Mangalımız Dedemizden emanetti. Bakırdan yapılmıştı. Geniş, derince ve iki kulpluydu. Mangal bizim için ızgara, demekti. İçinde külüyle hazır duruyordu. Balıktan geldiğimizde, görevinin başına geçiyordu.
Sabah erken saatte, patikadan sahile inerdik. Arkadaş da kayığın bakımını yapmış olurdu. Kayığın küreklerini beraber takar ve denize sürerdik. Dağ rüzgârı sırtımızı yalarken, biz de denize açılırdık. Hava genelde serin oluyordu.ö Hatta biraz üşüsek de aldırış etmezdik.
Balık, yüzeyde gezindiği için oltaya açlığını gidermek için, kolay takılıyordu. Bu arada bulutlar kaybolmuş ve mavi sulara oltayı atmak zevk haline gelmişti. Denizin sessizliğinde oltayı atıyor ve çekiyorduk. Balık sanki kancaya takılan yemi bekliyordu. Balık zaten yem için geziniyordu.
Yeteri kadar balık yakaladığımızda, kayığı kenara çekerdik. Kayığın kenara çekilmesi dört kişi olduğumuz için kolay oluyordu. Çektikten sonra temizliyor ve örtüyorduk. Oradan araba yoluna geçer ve nineye uğrardık. Nineye balık bırakır ve eve geçerdik. Balıkları temizler, akşama mangala hazır hale getirirdik. Akşam mangal görevini yapar ve peşinden yine mangalın külünde patates pişirirdik.
Mangal işinde, komşumuzun oğlunun mahareti büyüktü. Pişirme işlevini yapar ve hiçbir şekilde küle, balığı değdirmezdi.
Bu tür birliktelikler, zor da olsa bir şekilde gerçekleşiyordu. Domates ve biber bahçenindi. Mutlu olmak yaptığın iyi işlere bağlıydı. Yoksa her şey sözde kalıyordu. Balık ziyafetinde yaylanın mantarından bahsetmemek olmazdı.
Yaylanın bu seneki otundan ve odunundan bahsettik. Yolların yapıldığını, arabanın kolaylıkla ulaşacağını konuştuk.
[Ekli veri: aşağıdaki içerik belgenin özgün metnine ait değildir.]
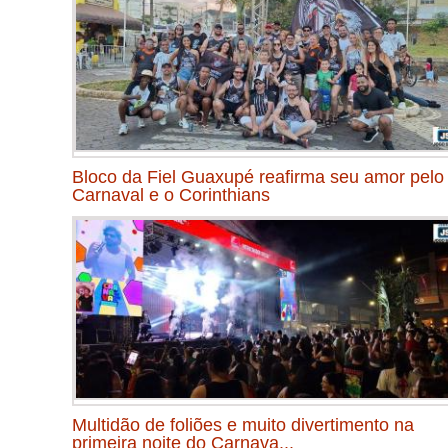
Bloco da Fiel Guaxupé reafirma seu amor pelo
Carnaval e o Corinthians
Multidão de foliões e muito divertimento na
primeira noite do Carnava...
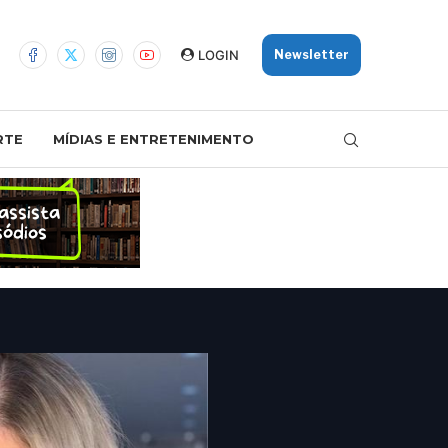
LOGIN
Newsletter
RTE
MÍDIAS E ENTRETENIMENTO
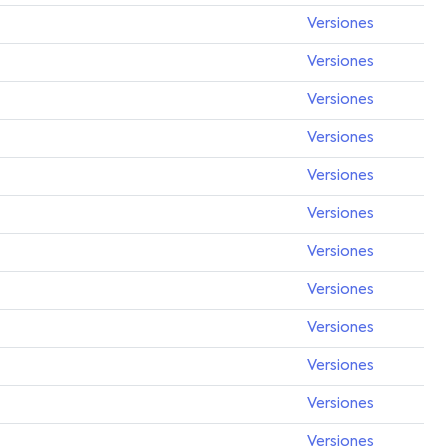
Versiones
Versiones
Versiones
Versiones
Versiones
Versiones
Versiones
Versiones
Versiones
Versiones
Versiones
Versiones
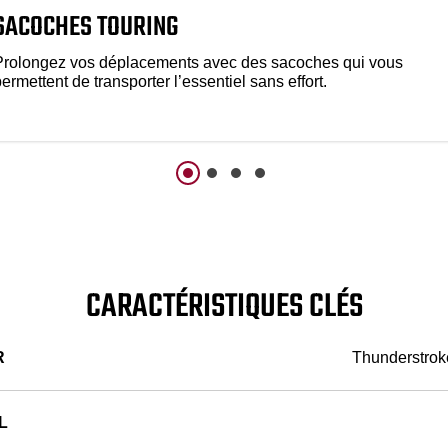
SACOCHES TOURING
Prolongez vos déplacements avec des sacoches qui vous
ermettent de transporter l’essentiel sans effort.
CARACTÉRISTIQUES CLÉS
R
Thunderstroke
L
Haberler sevindiriciydi.
Doğal mantarın lezzeti başkaydı. Mantarın yanında, bahçenin yabani otlarını almaya çalışırdık. Yalnız güneşten korunmanın hesabını yapar ve zorlandığımızda eve çekilirdik.
Yaylada mantar için mangal yerine, kara ateşte köz oluşumunu sağlar ve pişirme işlemini yapardık. Közde mantarın lezzeti de çok nefis oluyordu.
Bahçeden domates ve biber kendini gösteriyordu. Özellikle balığın yanında lezzetleri fark ediliyordu. Mangal keyfi onlarsız çıkmıyordu. Balıkların mangalda pişirilmesine, kardeşim de yardım ediyordu. Kızartmak zaman alıyor ve bütün balıklar ki en az üç, dört kilo kızartılırdı.
Balığı kara ateş yaksak da kızartabilirdik. Fakat mangalın özelliği kömürü yakması büyük pratiklik sağlamasıydı. Kızartma bittiğinde mangalı bir kenara bırakırdık. Böylece ateşi sönmüş oluyordu.
Kardeşim sarı kulakları, oltayla yakaladığını hiçbirimize inandıramamıştı.